代表選挙は、野田氏と枝野氏の決選投票となったが、野田氏232票、枝野氏180票と大方の予想よりも枝野氏が善戦した。この結果を見ると、野田氏が言うほど幅広い無党派への支持拡大の期待があったとは思えない。

 枝野氏は、2021年の第49回総選挙では、日本共産党との選挙協力を行い、政権を取った場合の閣外協力を志位和夫委員長と約束していた。これが裏目に出た。議席を109から96に減らしてしまった。共産党も2議席減らした。この責任を取って代表を辞任した。立民がこの痛手からまだ回復していなかったことも枝野氏が敗北する要因になったと思われる。

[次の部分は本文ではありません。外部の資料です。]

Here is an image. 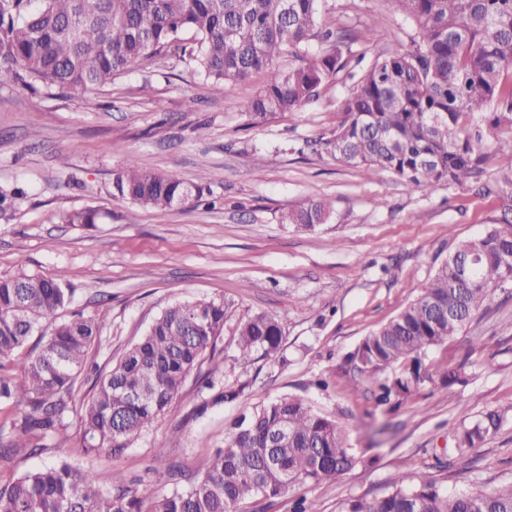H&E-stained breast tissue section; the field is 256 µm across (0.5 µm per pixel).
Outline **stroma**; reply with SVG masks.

 前代表の泉健太氏や当選1回の吉田晴美氏らが、2人に及ばなかったのは、あまりにも経験に差があるからだ。自民党の総裁選でも小泉進次郎氏が戦前の予想よりも悪かったのは、あまりにも未熟と思われたからだ。

 ただ野田氏は、期待が大きいから選ばれたというよりは、“引き算”の結果だと思った方が良い。

政治家としての物事の見極めに不安も

 野田氏は松下政経塾の1期生である。同塾の卒業生は多くが保守政治家になっている。保守思想が悪いわけではまったくない。

 私の理解では、左翼は「理想的な社会を作れる。欠陥のない人間も育てられる」と思っている。科学的社会主義を標榜する日本共産党がその典型だ。